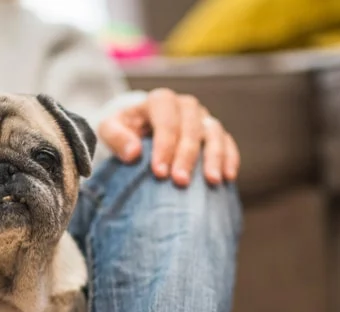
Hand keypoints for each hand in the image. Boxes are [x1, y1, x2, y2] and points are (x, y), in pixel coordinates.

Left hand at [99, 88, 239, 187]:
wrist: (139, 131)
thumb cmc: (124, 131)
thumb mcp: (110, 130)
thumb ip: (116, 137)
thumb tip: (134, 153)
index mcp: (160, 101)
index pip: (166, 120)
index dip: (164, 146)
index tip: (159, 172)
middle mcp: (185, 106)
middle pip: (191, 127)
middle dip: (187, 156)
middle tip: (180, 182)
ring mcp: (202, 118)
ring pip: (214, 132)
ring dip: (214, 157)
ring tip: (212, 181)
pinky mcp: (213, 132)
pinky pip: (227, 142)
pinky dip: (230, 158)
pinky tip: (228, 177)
...
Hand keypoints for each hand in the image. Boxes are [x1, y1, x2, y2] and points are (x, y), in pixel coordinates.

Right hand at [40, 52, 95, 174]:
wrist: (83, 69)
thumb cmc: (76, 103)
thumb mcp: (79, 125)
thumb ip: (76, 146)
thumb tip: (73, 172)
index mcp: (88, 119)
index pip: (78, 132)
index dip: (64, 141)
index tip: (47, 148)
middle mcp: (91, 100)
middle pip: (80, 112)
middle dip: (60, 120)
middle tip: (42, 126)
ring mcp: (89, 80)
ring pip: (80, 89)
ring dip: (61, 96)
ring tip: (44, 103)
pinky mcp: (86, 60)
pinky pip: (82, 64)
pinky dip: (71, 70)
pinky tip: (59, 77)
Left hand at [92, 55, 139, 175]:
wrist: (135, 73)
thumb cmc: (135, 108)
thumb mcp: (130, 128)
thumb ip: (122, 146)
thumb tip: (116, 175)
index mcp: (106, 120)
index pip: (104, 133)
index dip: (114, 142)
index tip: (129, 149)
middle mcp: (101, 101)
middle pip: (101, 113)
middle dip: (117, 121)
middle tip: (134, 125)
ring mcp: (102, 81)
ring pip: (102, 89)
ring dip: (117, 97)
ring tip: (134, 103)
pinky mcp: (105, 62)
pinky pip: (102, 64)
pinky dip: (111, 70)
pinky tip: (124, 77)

- **ACTIVITY**:
Once you have found every line in the listing that holds the string "index", copy each of them.

- **OUTPUT OF THE TASK**:
index mcp: (160, 101)
index pip: (166, 120)
index dip: (164, 146)
index tip: (159, 172)
index mcp: (88, 119)
index pip: (78, 132)
index dip: (64, 141)
index tip: (47, 148)
index mcp: (106, 120)
index pip: (104, 133)
index dip: (114, 142)
index tip: (129, 149)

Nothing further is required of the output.